EXERCISE — The entries contain pictures, which should not appear in the copy; everything else must be reproduced exactly.

DATA FOR PROCESSING —
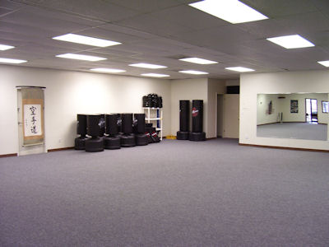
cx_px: 164
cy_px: 124
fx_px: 323
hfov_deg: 54.0
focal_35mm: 34
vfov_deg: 41.8
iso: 160
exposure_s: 1/15
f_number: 2.7
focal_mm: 5.6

FINISHED TASK —
cx_px: 164
cy_px: 124
fx_px: 323
hfov_deg: 54.0
focal_35mm: 34
vfov_deg: 41.8
iso: 160
exposure_s: 1/15
f_number: 2.7
focal_mm: 5.6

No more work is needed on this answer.